01/11/2024
IL GIORNO DEI MORTI di Andrea Camilleri
"Nella nottata che passava tra il primo e il due di novembre, ogni casa siciliana dove c’era un picciliddro si popolava di morti.
Noi nicareddri, prima di andarci a coricare, mettevamo sotto il letto un cesto di vimini che nottetempo i cari morti avrebbero riempito di dolci e di regali che avremmo trovato il 2 mattina...
Dopo un sonno agitato ci svegliavamo all’alba per andare alla cerca...Mai più riproverò il batticuore della trovatura quando sopra un armadio o darrè una porta scoprivo il cesto stracolmo...
I dolci erano quelli rituali, detti “dei morti”: marzapane modellato e dipinto da sembrare frutta, “rami di meli” fatti di farina e miele e altre delizie come viscotti regina...
A un certo momento della matinata, pettinati e col vestito in ordine, andavamo con la famiglia al camposanto a salutare e a ringraziare i morti.

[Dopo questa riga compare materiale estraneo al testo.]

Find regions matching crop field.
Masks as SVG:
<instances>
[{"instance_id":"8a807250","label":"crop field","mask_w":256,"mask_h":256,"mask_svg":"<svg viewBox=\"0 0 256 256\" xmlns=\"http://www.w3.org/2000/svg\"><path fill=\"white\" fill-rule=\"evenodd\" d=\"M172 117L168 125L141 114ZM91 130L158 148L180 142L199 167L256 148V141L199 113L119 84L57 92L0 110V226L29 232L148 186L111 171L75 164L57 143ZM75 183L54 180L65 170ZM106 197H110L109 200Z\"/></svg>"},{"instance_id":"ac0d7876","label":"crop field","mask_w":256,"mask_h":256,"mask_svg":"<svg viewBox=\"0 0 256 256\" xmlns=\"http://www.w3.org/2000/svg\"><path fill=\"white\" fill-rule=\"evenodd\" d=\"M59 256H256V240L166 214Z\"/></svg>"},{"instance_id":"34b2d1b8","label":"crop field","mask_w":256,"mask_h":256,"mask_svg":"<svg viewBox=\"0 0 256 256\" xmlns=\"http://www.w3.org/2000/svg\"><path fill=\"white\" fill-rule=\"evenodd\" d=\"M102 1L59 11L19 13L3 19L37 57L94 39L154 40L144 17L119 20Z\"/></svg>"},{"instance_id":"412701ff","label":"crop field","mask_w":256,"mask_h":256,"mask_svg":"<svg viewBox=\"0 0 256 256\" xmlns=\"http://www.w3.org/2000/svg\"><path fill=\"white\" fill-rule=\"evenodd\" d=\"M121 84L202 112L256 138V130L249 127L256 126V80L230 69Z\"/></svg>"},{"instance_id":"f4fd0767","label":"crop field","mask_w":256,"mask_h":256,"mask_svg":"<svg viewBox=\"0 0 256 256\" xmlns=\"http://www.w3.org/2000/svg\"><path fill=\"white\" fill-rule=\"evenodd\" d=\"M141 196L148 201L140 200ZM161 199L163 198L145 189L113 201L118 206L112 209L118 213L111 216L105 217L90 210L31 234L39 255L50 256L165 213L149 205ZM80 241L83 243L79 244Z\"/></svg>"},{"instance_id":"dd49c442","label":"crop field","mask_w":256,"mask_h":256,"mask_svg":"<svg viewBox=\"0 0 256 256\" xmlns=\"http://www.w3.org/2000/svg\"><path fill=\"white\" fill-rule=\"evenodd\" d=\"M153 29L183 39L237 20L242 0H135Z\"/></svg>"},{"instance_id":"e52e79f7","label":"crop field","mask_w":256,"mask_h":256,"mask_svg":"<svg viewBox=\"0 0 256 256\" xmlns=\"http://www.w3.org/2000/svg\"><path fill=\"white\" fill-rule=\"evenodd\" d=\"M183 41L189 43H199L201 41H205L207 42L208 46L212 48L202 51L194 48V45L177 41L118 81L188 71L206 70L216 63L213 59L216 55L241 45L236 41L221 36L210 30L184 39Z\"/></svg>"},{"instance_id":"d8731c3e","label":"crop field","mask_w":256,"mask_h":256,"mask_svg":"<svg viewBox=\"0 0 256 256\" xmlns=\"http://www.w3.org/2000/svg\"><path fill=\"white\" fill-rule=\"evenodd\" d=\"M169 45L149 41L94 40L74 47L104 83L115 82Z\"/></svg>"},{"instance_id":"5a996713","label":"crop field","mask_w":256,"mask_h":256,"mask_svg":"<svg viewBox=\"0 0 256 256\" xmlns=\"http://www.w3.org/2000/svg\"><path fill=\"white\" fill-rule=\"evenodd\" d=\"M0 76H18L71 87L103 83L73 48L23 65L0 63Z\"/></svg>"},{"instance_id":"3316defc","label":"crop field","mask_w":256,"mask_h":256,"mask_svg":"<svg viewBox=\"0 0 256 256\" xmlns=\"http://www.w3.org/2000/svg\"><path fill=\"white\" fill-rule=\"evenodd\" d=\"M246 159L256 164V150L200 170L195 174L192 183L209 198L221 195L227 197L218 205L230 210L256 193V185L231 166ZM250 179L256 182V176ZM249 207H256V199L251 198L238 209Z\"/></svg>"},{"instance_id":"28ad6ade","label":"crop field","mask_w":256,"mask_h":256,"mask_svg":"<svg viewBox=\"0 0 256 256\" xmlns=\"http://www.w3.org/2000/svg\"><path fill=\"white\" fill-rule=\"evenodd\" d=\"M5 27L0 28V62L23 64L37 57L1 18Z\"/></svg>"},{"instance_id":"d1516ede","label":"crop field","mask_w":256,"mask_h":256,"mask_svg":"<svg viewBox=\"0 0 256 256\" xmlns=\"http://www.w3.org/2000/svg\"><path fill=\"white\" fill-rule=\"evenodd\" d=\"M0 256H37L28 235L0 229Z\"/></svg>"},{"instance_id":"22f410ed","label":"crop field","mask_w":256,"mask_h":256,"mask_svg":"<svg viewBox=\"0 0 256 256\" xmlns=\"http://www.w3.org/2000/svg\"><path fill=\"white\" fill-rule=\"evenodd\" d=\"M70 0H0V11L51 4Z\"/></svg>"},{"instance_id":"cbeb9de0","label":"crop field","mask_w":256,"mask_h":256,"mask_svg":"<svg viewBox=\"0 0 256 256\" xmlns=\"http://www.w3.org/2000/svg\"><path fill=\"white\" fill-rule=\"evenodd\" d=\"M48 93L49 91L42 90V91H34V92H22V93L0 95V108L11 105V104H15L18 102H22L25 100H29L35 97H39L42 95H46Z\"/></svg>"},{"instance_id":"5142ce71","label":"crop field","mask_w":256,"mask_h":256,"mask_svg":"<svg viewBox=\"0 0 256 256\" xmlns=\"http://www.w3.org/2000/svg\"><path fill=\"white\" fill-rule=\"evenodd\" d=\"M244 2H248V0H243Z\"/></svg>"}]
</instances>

Per noi picciliddri era una festa, sciamavamo lungo i viottoli per incontrarci con gli amici, i compagni di scuola: «Che ti portarono quest’anno i morti?».
Poi, lentamente, anno appresso anno, i morti persero la strada che li portava nelle case dove li aspettavano, felici e svegli fino allo spàsimo, i figli o i figli dei figli. Peccato. Avevamo perduto la possibilità di toccare con mano, materialmente, quel filo che lega la nostra storia personale a quella di chi ci aveva preceduto e “stampato”, come in questi ultimi anni ci hanno spiegato gli scienziati.
Mentre oggi quel filo lo si può indovinare solo attraverso un microscopio fantascientifico. E così diventiamo più poveri: Montaigne ha scritto che la meditazione sulla morte è meditazione sulla libertà, perché chi ha appreso a morire ha disimparato a servire.".